Financial Risk Management
Feasibility of Creation of Rainfall Risk Market in India: A Perception Analysis

Article Details
Pub. Date : Sep, 2021
Product Name : The IUP Journal of Financial Risk Management
Product Type : Article
Product Code : IJFRM20921
Author Name : Bharath V, Jyothi Shivakumar N M and G Kotreshwar
Availability : YES
Subject/Domain : Finance Management
Download Format : PDF Format
No. of Pages : 16



This paper studies the feasibility of rainfall risk market in India. Perceptional studies on feasibility of creation of rainfall risk market are essential to understand the ecosystem of our capital markets to design, develop and trade rainfall-risk products like rainfall futures and options. The study is exploratory in nature because no research has been done on the feasibility of rainfall risk market based on stakeholders'/experts' perceptions. It is based on the primary data collected through a structured questionnaire and circulated among the selected sample of 208 respondents.

The respondents are academicians, executives working in insurance/reinsurance companies, professionals working in commodity/stock exchange, stockbroking, and practicing CA/CMA/CS/CFA professionals. The findings indicate that there exists scope for creating rainfall risk markets in India. However, creating awareness amongst the stakeholders is a prerequisite for creation of such markets. The results of the study are likely to chart a road map that lays down a clear path for design and development of rainfall risk markets.


The contemporary financial system is characterized by high pace of innovation, resulting in new instruments, mechanism and markets. Today, capital market policies and instruments are designed to promote more sustainable investment practices to address the challenges posed by climate change, and to support achievement of the sustainable development goals.

India has always been a land of extreme diversity-be it culture, landscape or weather.

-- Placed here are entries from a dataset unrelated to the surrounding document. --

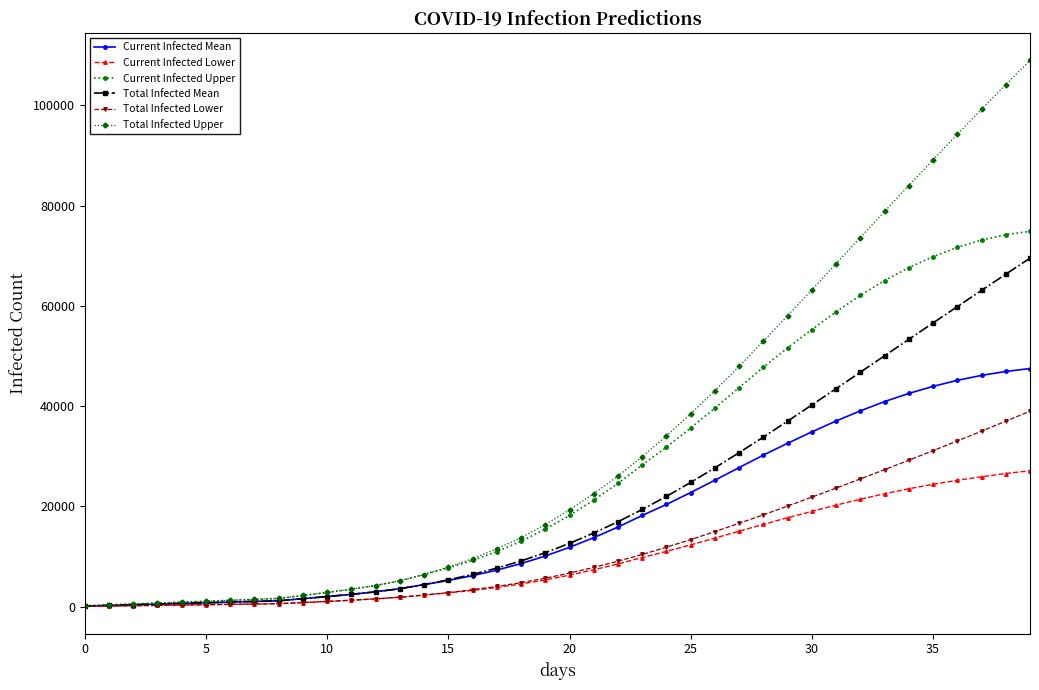

What is the value of the Total Infected Mean point at the 29th from the left?

33842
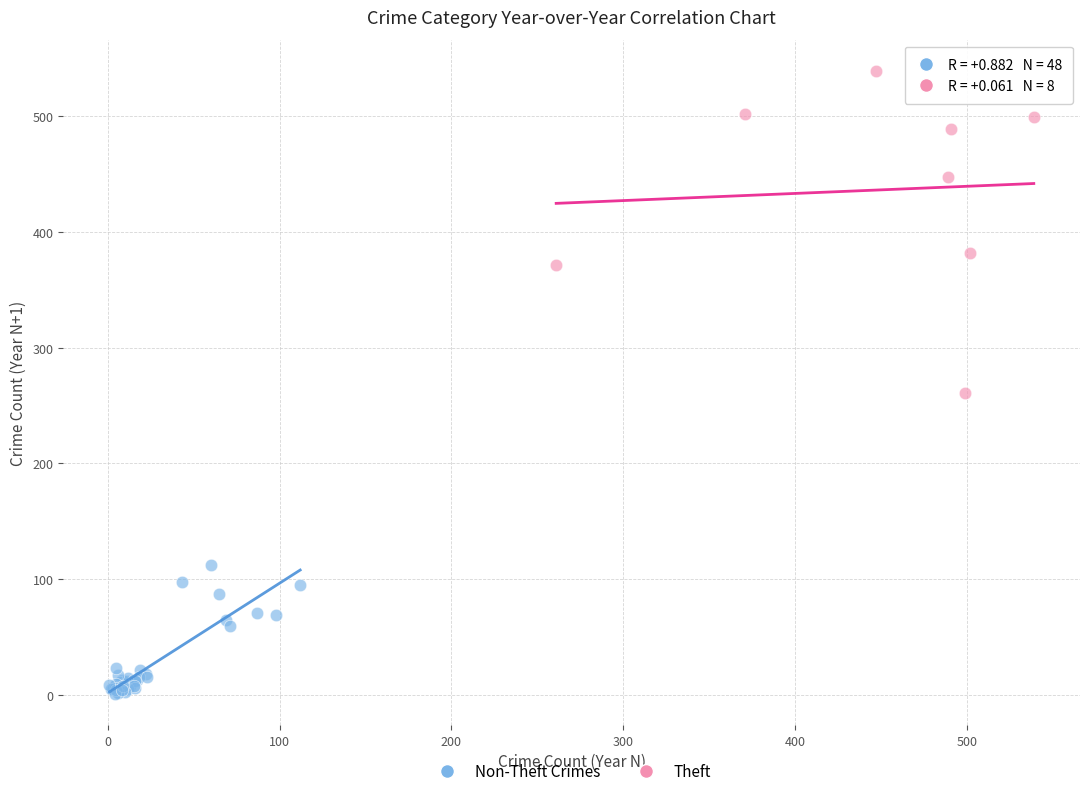

Which series has the widest spread of Y values?

Theft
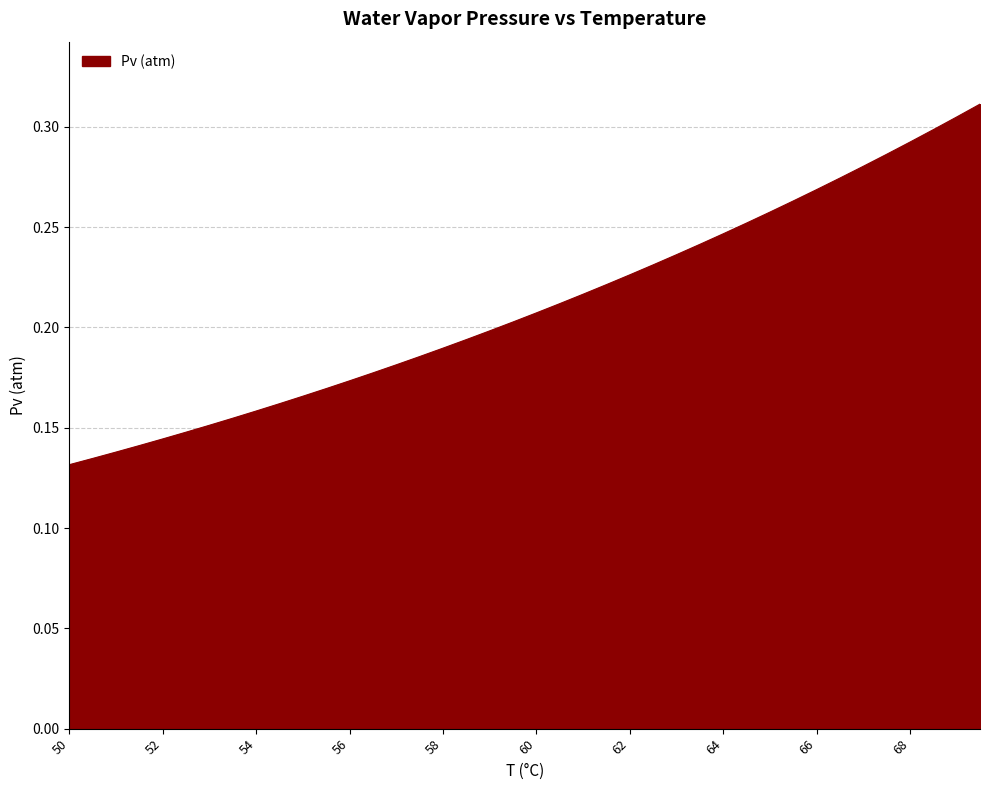

Reading right to left, what are all the values shown in this chart?

69.5=0.3	69=0.3	68.5=0.3	68=0.3	67.5=0.3	67=0.3	66.5=0.3	66=0.3	65.5=0.3	65=0.3	64.5=0.3	64=0.2	63.5=0.2	63=0.2	62.5=0.2	62=0.2	61.5=0.2	61=0.2	60.5=0.2	60=0.2	59.5=0.2	59=0.2	58.5=0.2	58=0.2	57.5=0.2	57=0.2	56.5=0.2	56=0.2	55.5=0.2	55=0.2	54.5=0.2	54=0.2	53.5=0.2	53=0.2	52.5=0.1	52=0.1	51.5=0.1	51=0.1	50.5=0.1	50=0.1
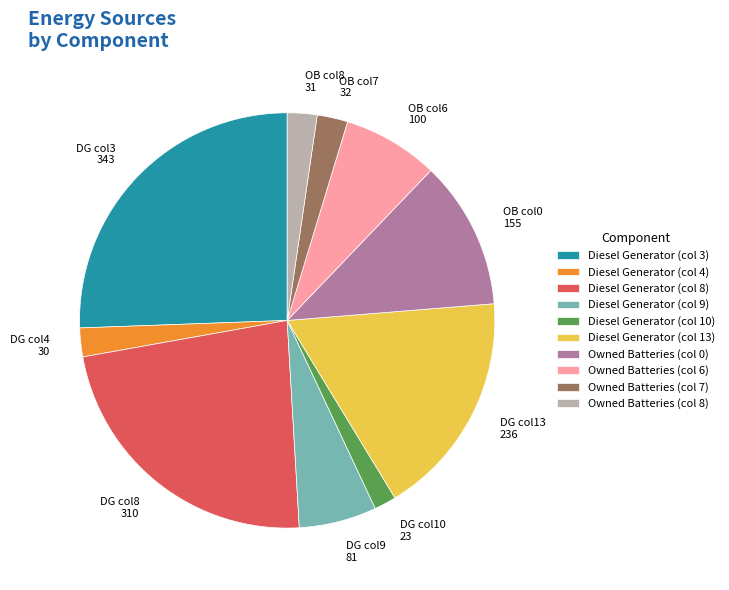

Is it true that DG col9 81 is 14% of the pie?

False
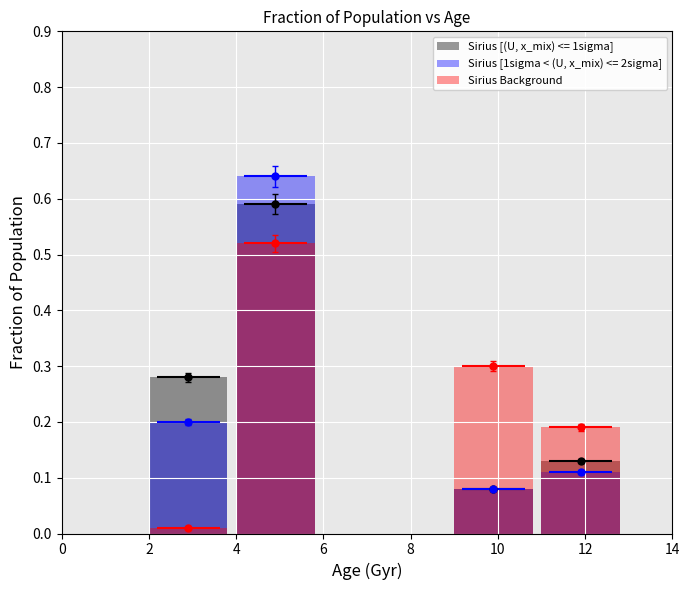

The chart shows a value of 0.2 at 2. True or false?

False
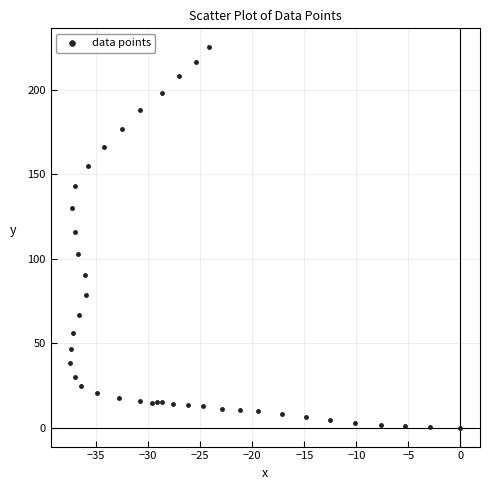

What Y value in the scatter plot is closest to 112?

115.8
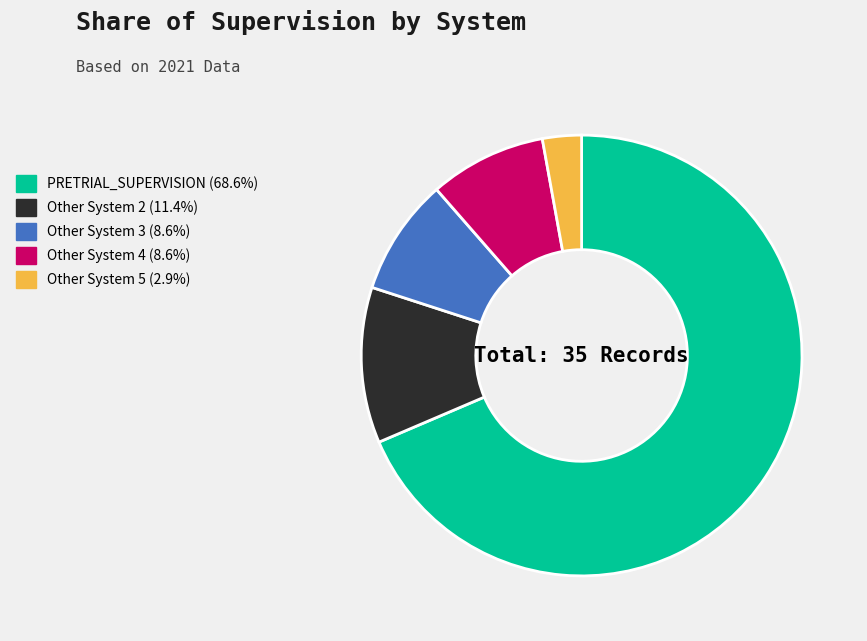

Which slice is the largest?

PRETRIAL_SUPERVISION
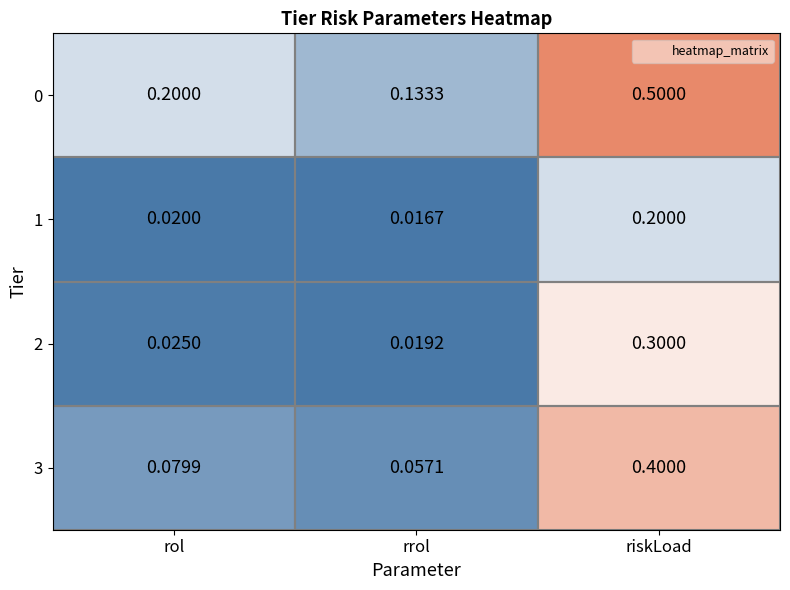

List the labels in order of 1 value, smallest first.

rrol, rol, riskLoad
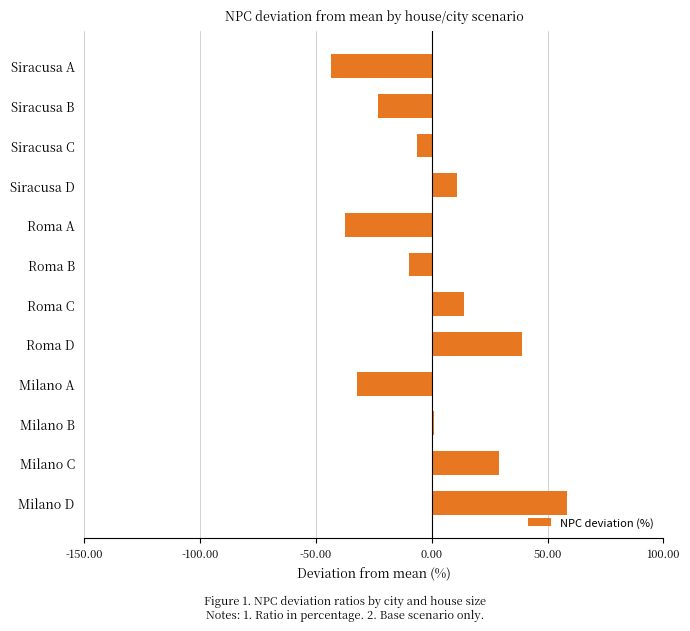

Which category has the highest value across all series?

Milano D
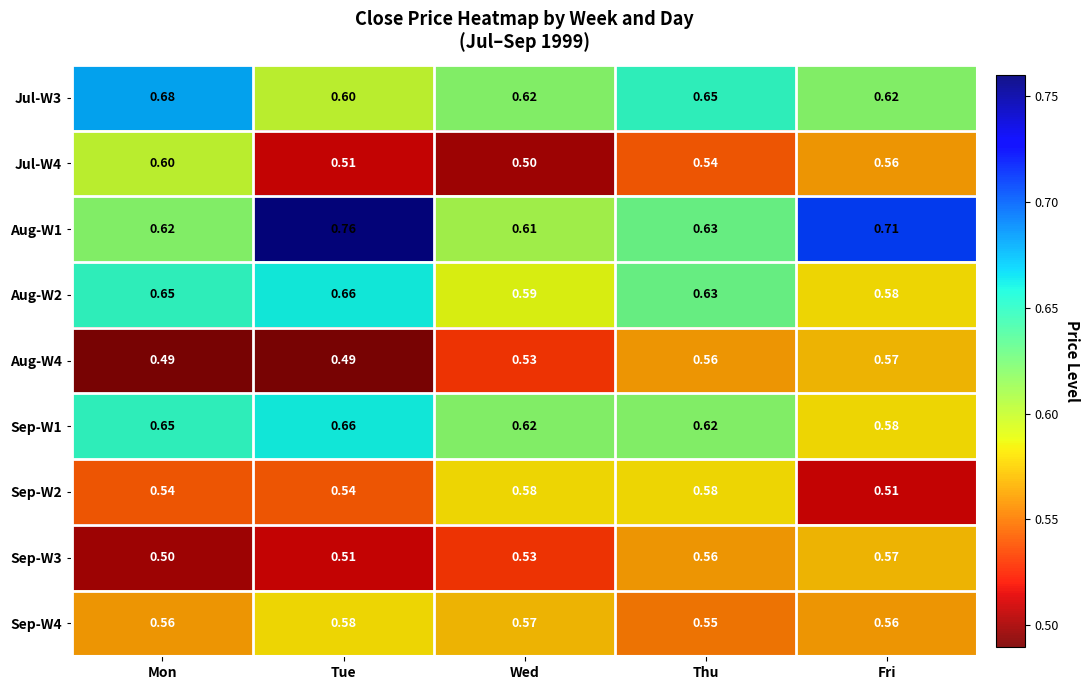

Where is Jul-W3 nearest to the value 0?

Tue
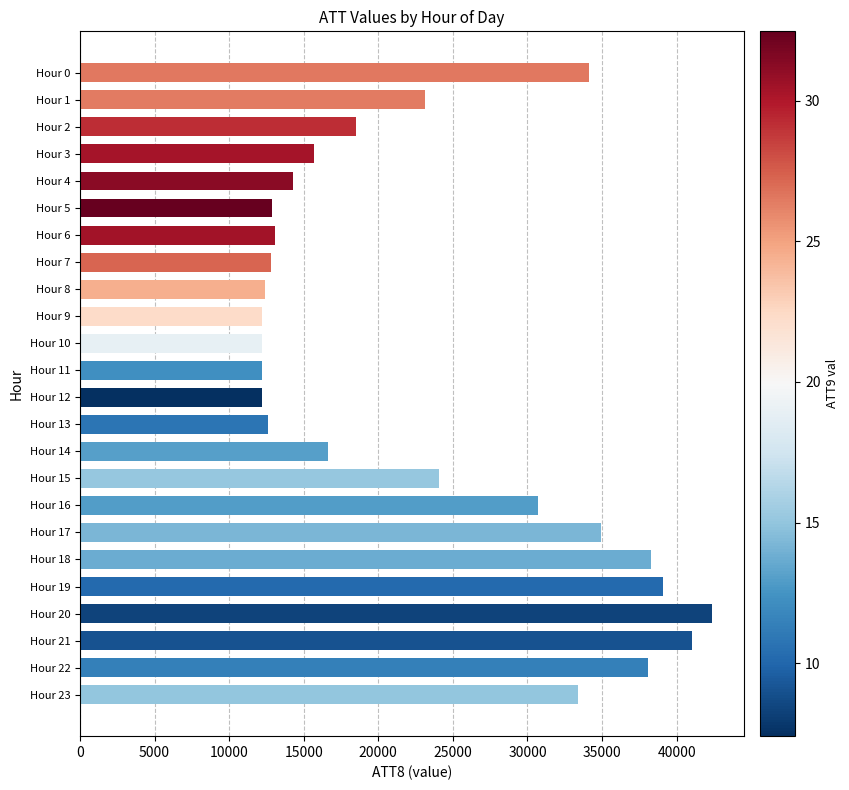

What is the sum of all values?

556900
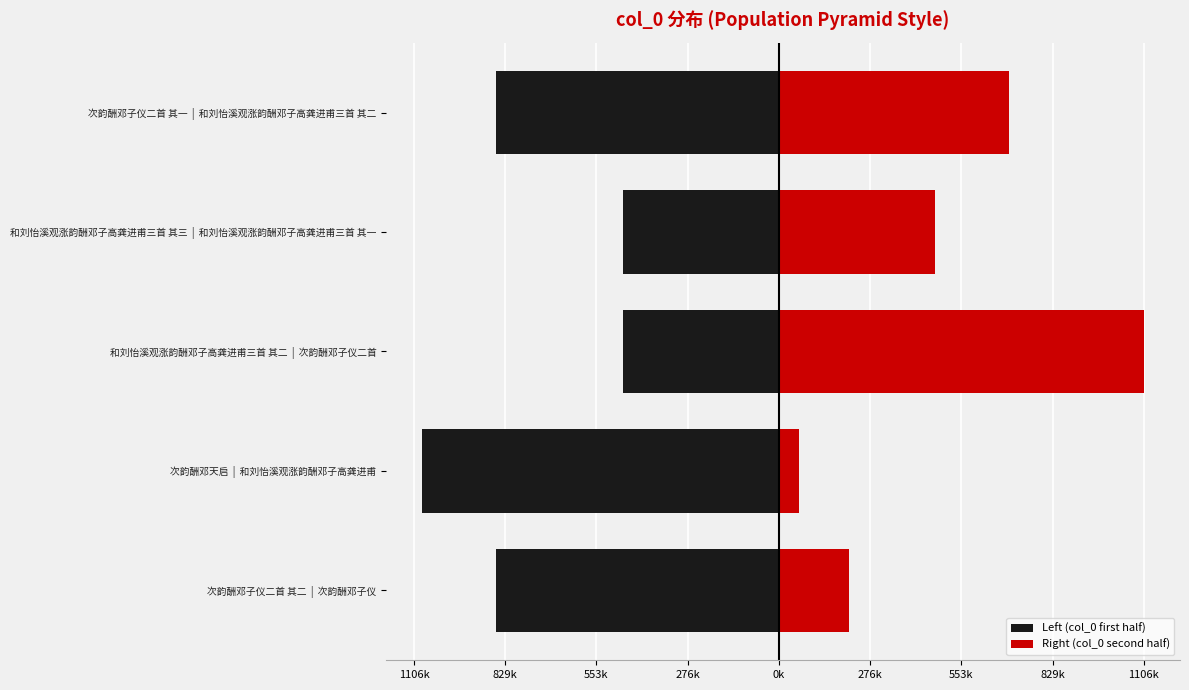

What is the greatest value displayed?

1106091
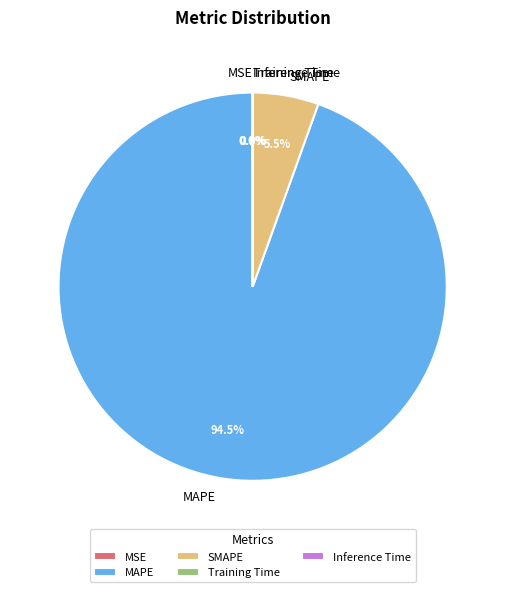

What is the majority slice?

MAPE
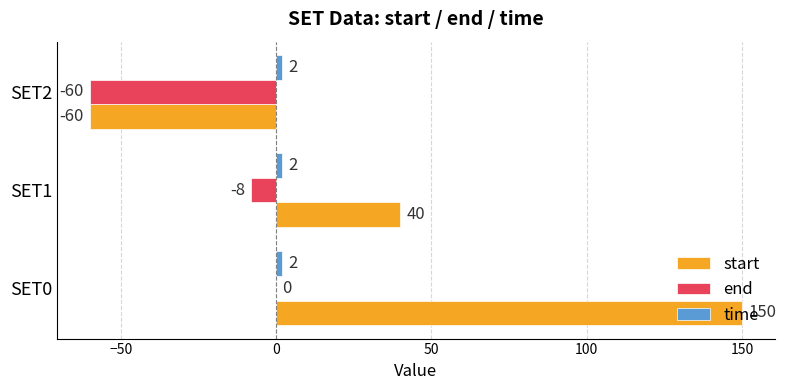

Which series has the largest range (max minus min)?

start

Of these, the weather factor presents formidable challenges since it is not possible to control. The report of a recent study on climate change covering the period between 1961 and 2012 by Indian Meteorological Department (IMD) noted that "spatially coherent decrease in monsoon season is a cause for worry". Ambivalent monsoons are the major source of risk not only for agriculture which sustains over 60% of Indian workforce, but also for other segments of the economy, including hydropower generation, agro-processing, agri-insurance and finance, construction and tourism industry.